Mine is a Lodge, not a *Le Creuset , *& I am feeding 3 not 4, but I think the size is fine for you. Unless you just want a bigger Dutch Oven :chef: And there is nothing wrong with that. :smiles:


----------



## sweetnessx3 (Feb 26, 2007)

Hello,
When I was at the bbq cookoff this past weekend,( in Dothan) I bought a 10 in, oven and a 14 but havent seasoned yet !!!
we sit in on a class there and he cooked everything from chocolate chip cookies to cheese burger pie !!! We had a blast and I cant wait to use mine . 
can I cook in the oven or do I have to cook on coals outside?


----------



## muskyhopeful (Jun 16, 2006)

I have a 9 and a I think a 14 or 15. The 9 gets a lot of use. I see you are a Petit gourmet. You need to be strong to lift either of those two.  

I use them for all kinds of braising. When I braise, make soup or chili, sloppy joes, etc., I like to make a lot of food for leftovers, and both those pans make that possible. The 5 quart seems awfully small to me.

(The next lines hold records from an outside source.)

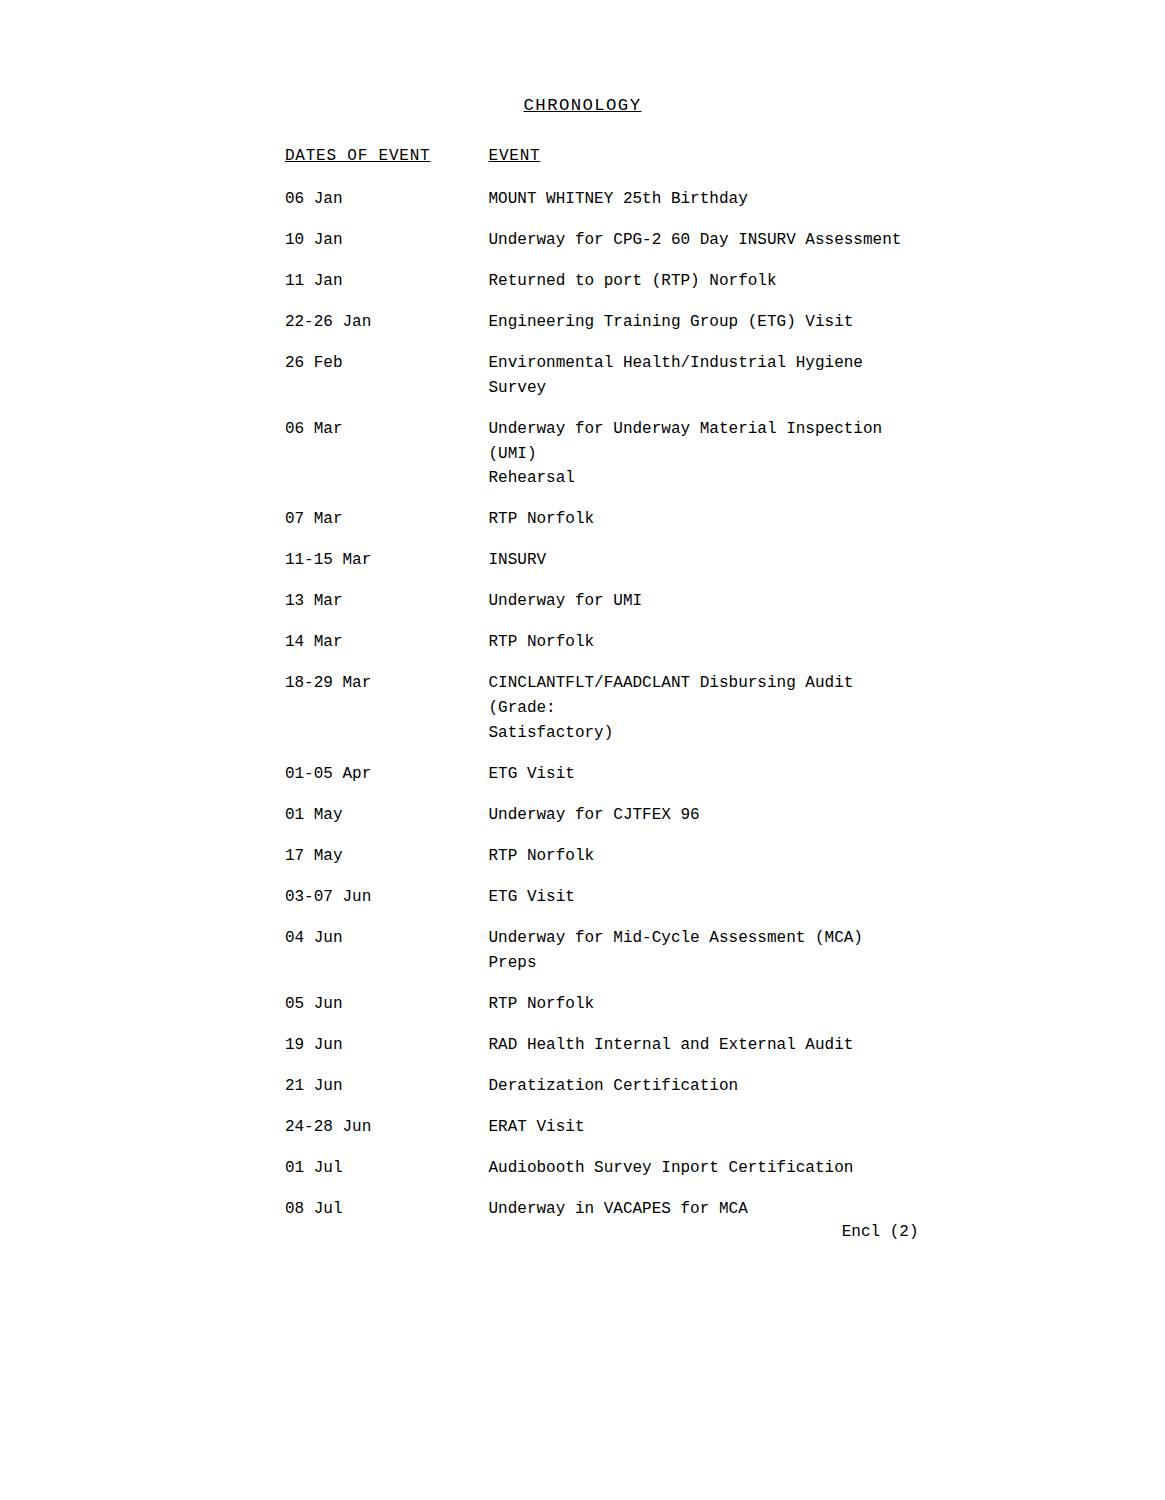CHRONOLOGY
| DATES OF EVENT | EVENT |
| --- | --- |
| 06 Jan | MOUNT WHITNEY 25th Birthday |
| 10 Jan | Underway for CPG-2 60 Day INSURV Assessment |
| 11 Jan | Returned to port (RTP) Norfolk |
| 22-26 Jan | Engineering Training Group (ETG) Visit |
| 26 Feb | Environmental Health/Industrial Hygiene Survey |
| 06 Mar | Underway for Underway Material Inspection (UMI) Rehearsal |
| 07 Mar | RTP Norfolk |
| 11-15 Mar | INSURV |
| 13 Mar | Underway for UMI |
| 14 Mar | RTP Norfolk |
| 18-29 Mar | CINCLANTFLT/FAADCLANT Disbursing Audit (Grade: Satisfactory) |
| 01-05 Apr | ETG Visit |
| 01 May | Underway for CJTFEX 96 |
| 17 May | RTP Norfolk |
| 03-07 Jun | ETG Visit |
| 04 Jun | Underway for Mid-Cycle Assessment (MCA) Preps |
| 05 Jun | RTP Norfolk |
| 19 Jun | RAD Health Internal and External Audit |
| 21 Jun | Deratization Certification |
| 24-28 Jun | ERAT Visit |
| 01 Jul | Audiobooth Survey Inport Certification |
| 08 Jul | Underway in VACAPES for MCA |
Encl (2)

They are expensive, though. I bought mine at an outlet store in Kenosha, WI and did well I think. You have to check them closely for imperfections in the enamel. The person working at the store checked them very carefully with me and we went through a few of them before we decided. They are very helpful there.

Kevin

Muskies anyone?


----------



## petitgourmet (Nov 12, 2006)

MuskyHopeful;157609 said:


> I have a 9 and a I think a 14 or 15. The 9 gets a lot of use. I see you are a Petit gourmet. You need to be strong to lift either of those two.
> 
> :lol: So true! I ended up buying the 7 and I can just barely life the thing! LOL!


----------



## petitgourmet (Nov 12, 2006)

I think leftovers are always a good thing!


----------



## mikelm (Dec 23, 2000)

On the subject of Dutch Ovens, Cook's Illustrated two years ago made suggestions in case you didn't want to spring for $200 or more for a Le Creuset or All-Clad: they preferred the TRAMONTINA Sterling II 7-qt for $57, and liked the INNOVA 7-qt at $50, and the LODGE Pro-Logic 7-qt for $45.

They emphatically did not like the NORDIC WARE 6-qt for $18.

I get by with a Griswold #9 DO, and there's plenty of room to produce leftovers in it. :lips: 

Mike


----------



## jannie (Mar 17, 2007)

When I was cooking for three, I used a Lodge 5 quart a lot and there was plenty, but if my teenagers had been boys instead of girls, I would have had to go to a 7 quart. I did all kind of roasts and even cornbread on top of the stove with it...pretty neat.

Jannie


----------



## chefsresource (Apr 6, 2007)

5 1/2 is nice, but I think the 7 1/4 is the sweet spot for practicality without taking up too much storage space (or having it weigh a ton).

Or you could go for the 15 1/2 quart oval "goose pot", it's only 27 pounds empty.:suprise:


----------



## jannie (Mar 17, 2007)

I was in my neighborhood kitchen store yesterday and couldn't take my eyes off a deep red 5 quart Le Cruset Dutch Oven. I'm cooking mostly just for me and sometimes a friend, so that would be plenty large. 

I do think I'd like it just to have it sitting there on top of my stove...really pretty. They also had smaller ones on sale but I couln't see what I would do with them over what I already have in my copper sauce pans. But I almost got one anyway.

Jannie


----------



## texasflute (Jul 11, 2006)

I love my 7qt LeCreuset! I bought it for $12 at a flea market a few years back. I have three teenagers, two of them boys, and it sure comes in handy. They can clean that thing out in nothing flat if they are hungry enough.


----------